§ Data records
+-------+

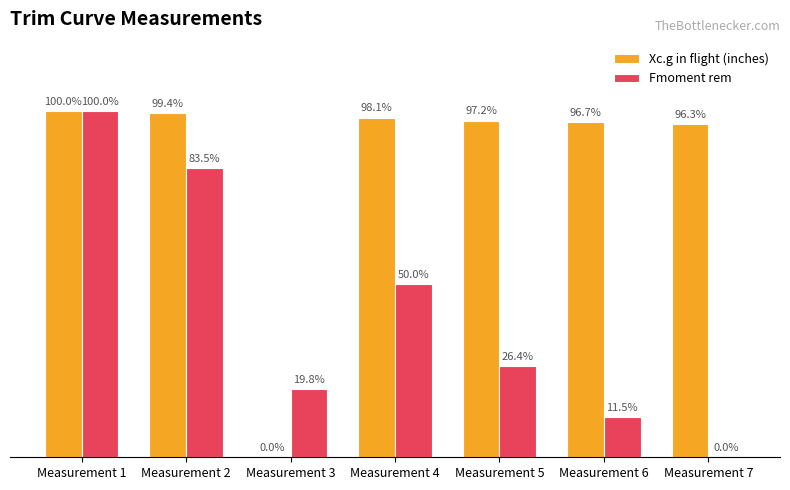

Does the chart contain stacked bars?

No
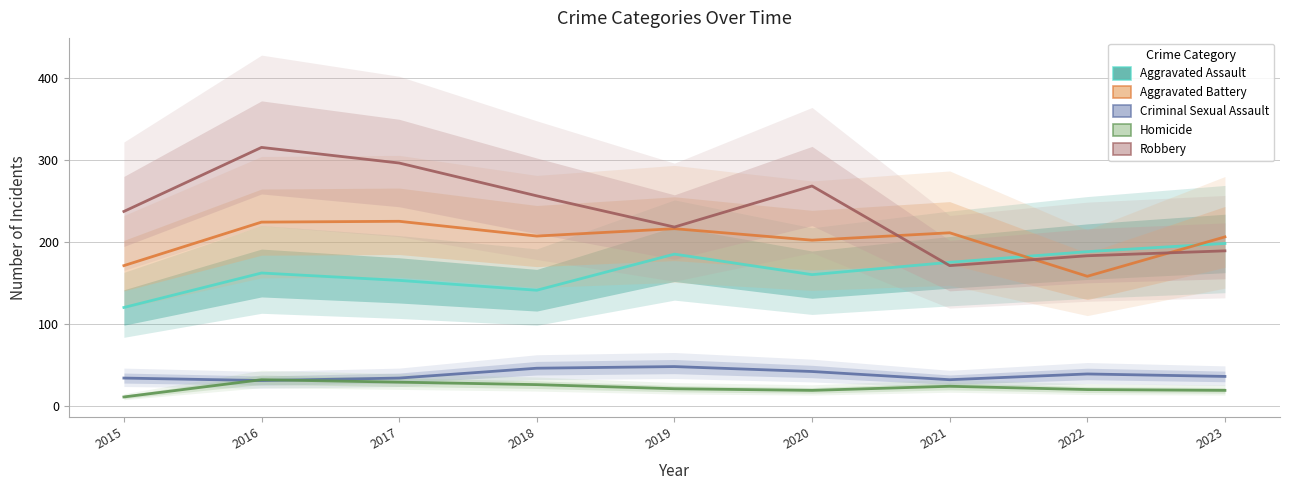

Does the chart have visible grid lines?

Yes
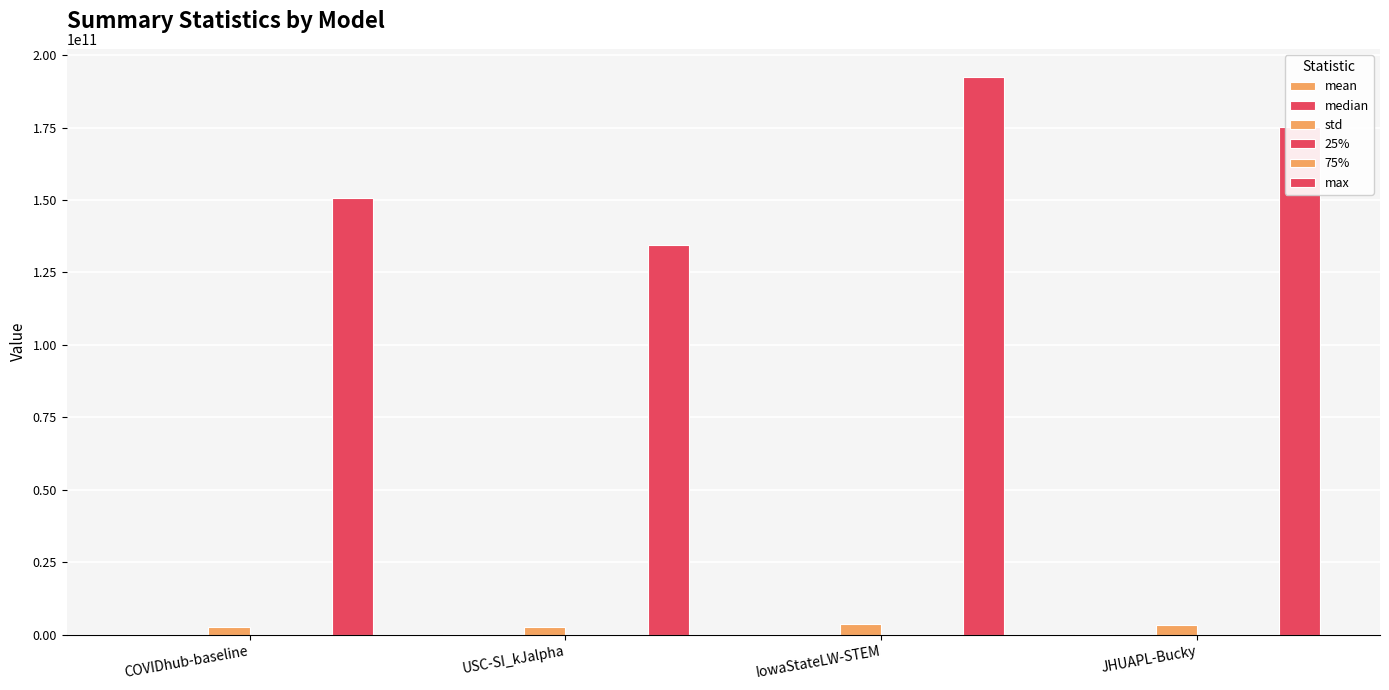

What position from the left is IowaStateLW-STEM?

3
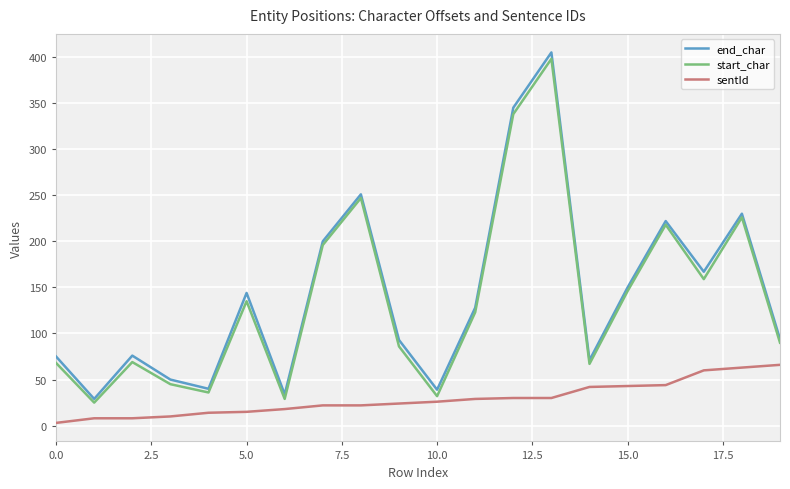

What is the maximum value shown in the chart?

405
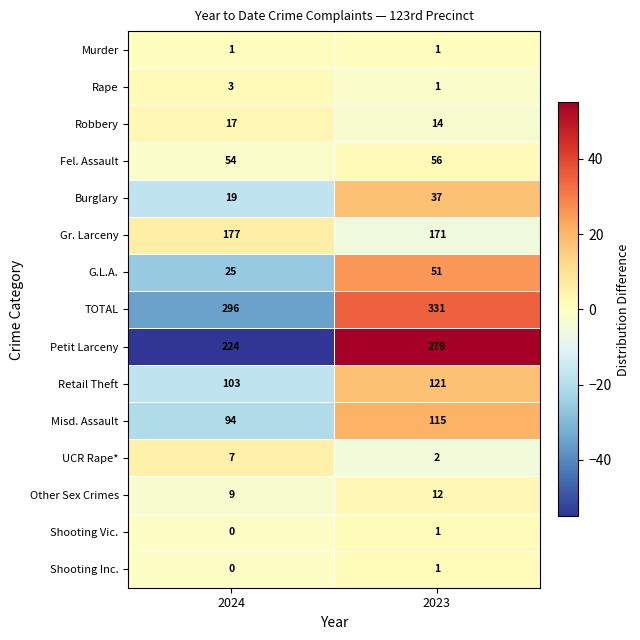

Rank the categories by G.L.A. value from lowest to highest.

2024, 2023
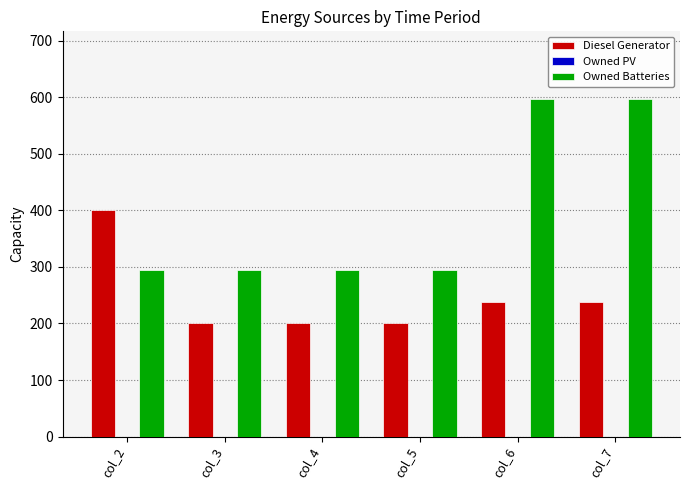

Reading right to left, extract all data points from this chart.

Diesel Generator: col_7=238	col_6=238	col_5=200	col_4=200	col_3=200	col_2=400
Owned Batteries: col_7=597	col_6=597	col_5=295	col_4=295	col_3=295	col_2=295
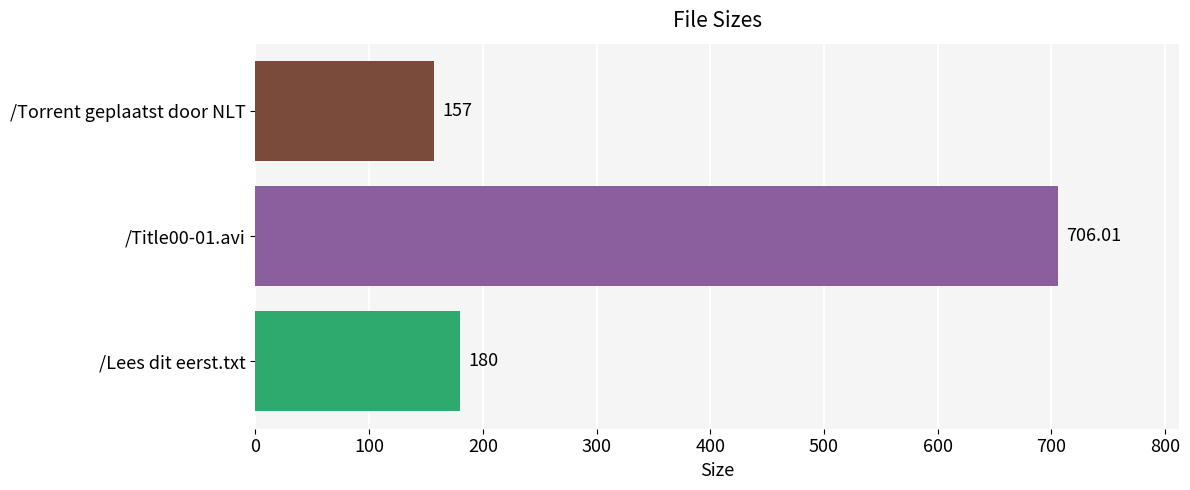

What is the ratio of the value at /Lees dit eerst.txt to the value at /Title00-01.avi?

0.3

+-------+

§ What you will do
Reproduce the entire listing above word for word, omitting the pictures.

§ Solution
Does the chart contain stacked bars?

No

Does the chart have visible grid lines?

Yes

What position from the left is IowaStateLW-STEM?

3

What is the maximum value shown in the chart?

405

Rank the categories by G.L.A. value from lowest to highest.

2024, 2023

Reading right to left, extract all data points from this chart.

Diesel Generator: col_7=238	col_6=238	col_5=200	col_4=200	col_3=200	col_2=400
Owned Batteries: col_7=597	col_6=597	col_5=295	col_4=295	col_3=295	col_2=295

What is the ratio of the value at /Lees dit eerst.txt to the value at /Title00-01.avi?

0.3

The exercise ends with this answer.